● **WORK TO BE COMPLETED**
Change "label" to "category" and rewrite everything from the line that contains "cumulative_id" down to the end of the data, leaving all else as it is. Leave the pictures out of your answer.

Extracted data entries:

== == ==

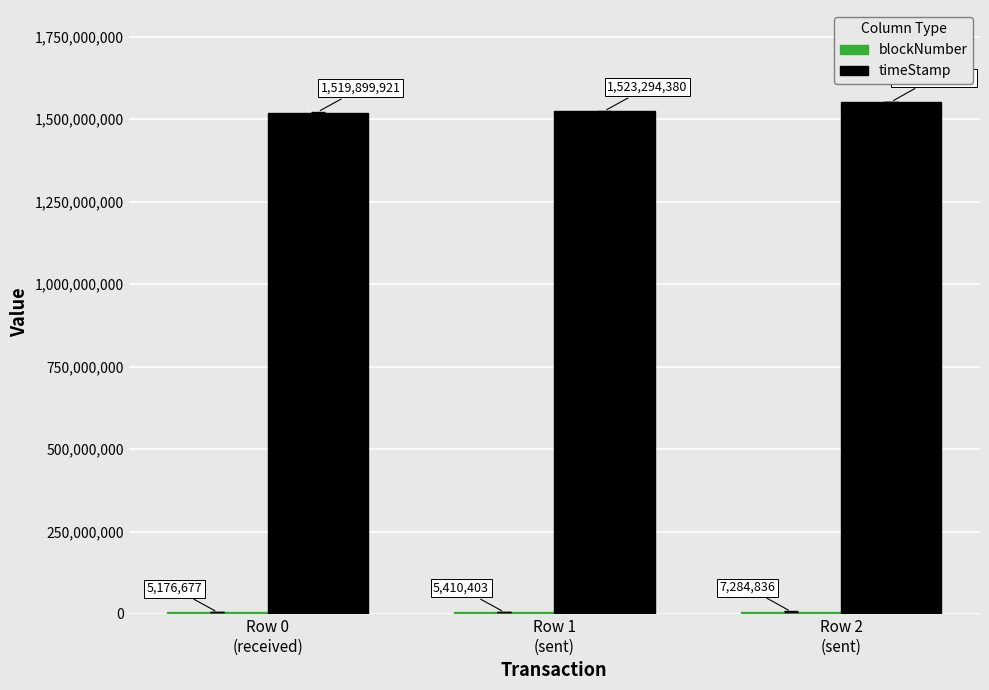

Are the bars grouped side by side (vs. stacked)?

Yes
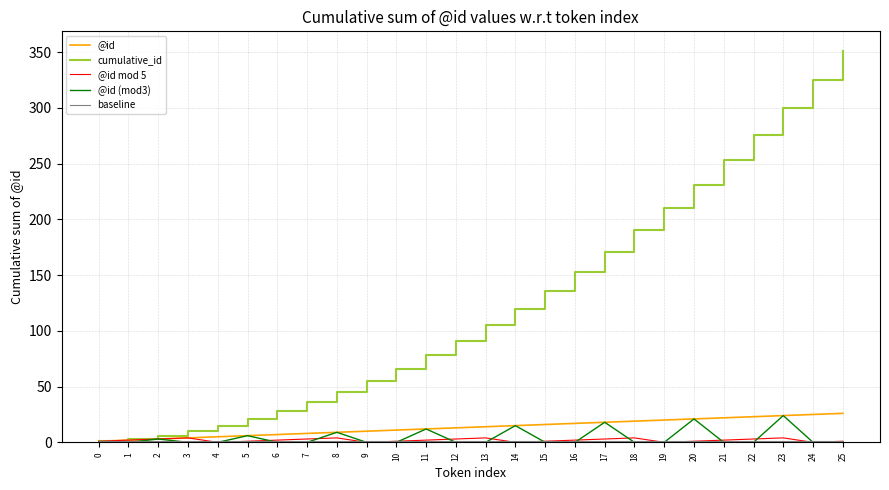

Which series has the widest spread of values?

cumulative_id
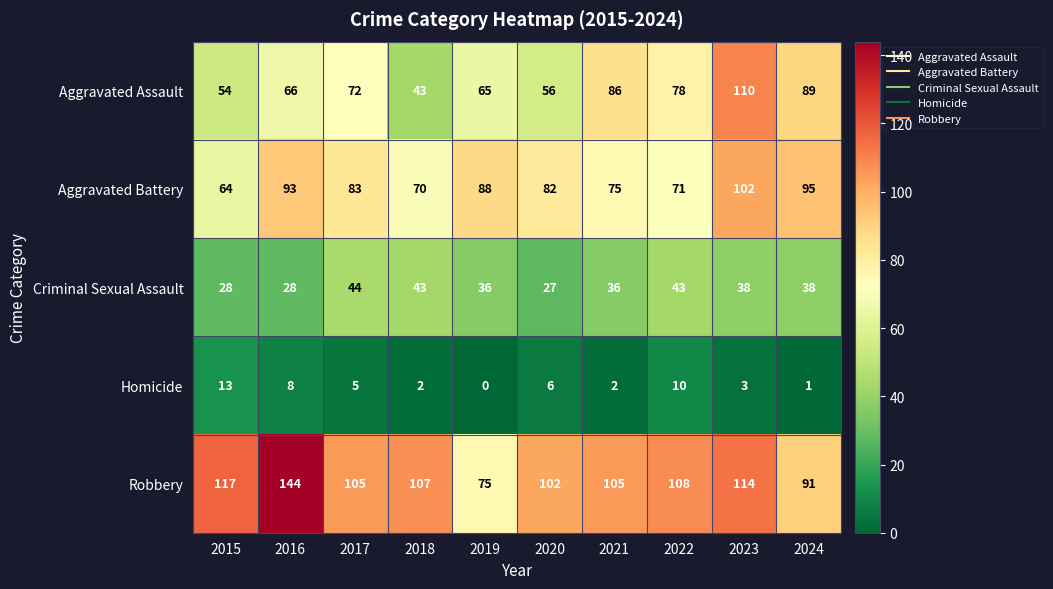

At which label does Homicide first exceed 5?

2015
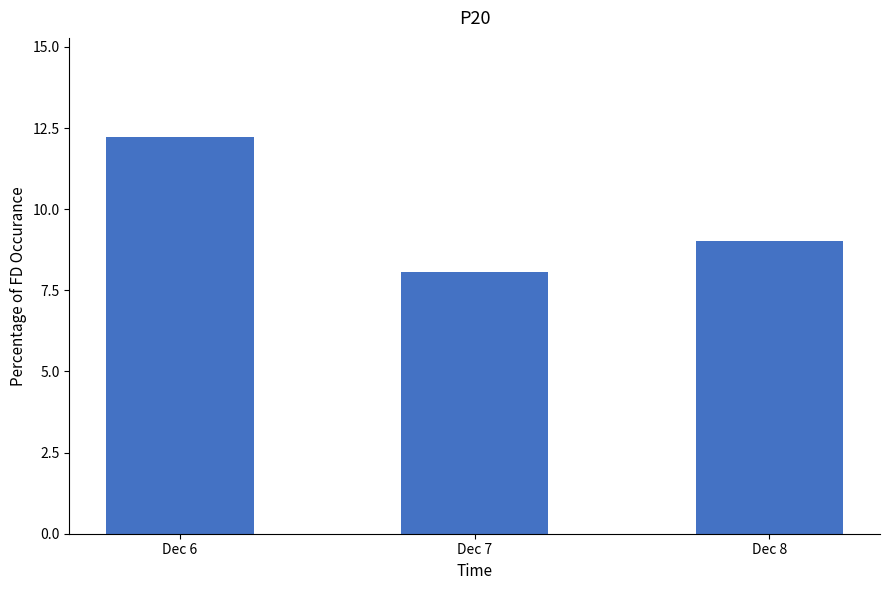

What is the sum of all values?

29.3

== == ==

● **FINISHED TASK**
cumulative_id

At which category does Homicide first exceed 5?

2015

What is the sum of all values?

29.3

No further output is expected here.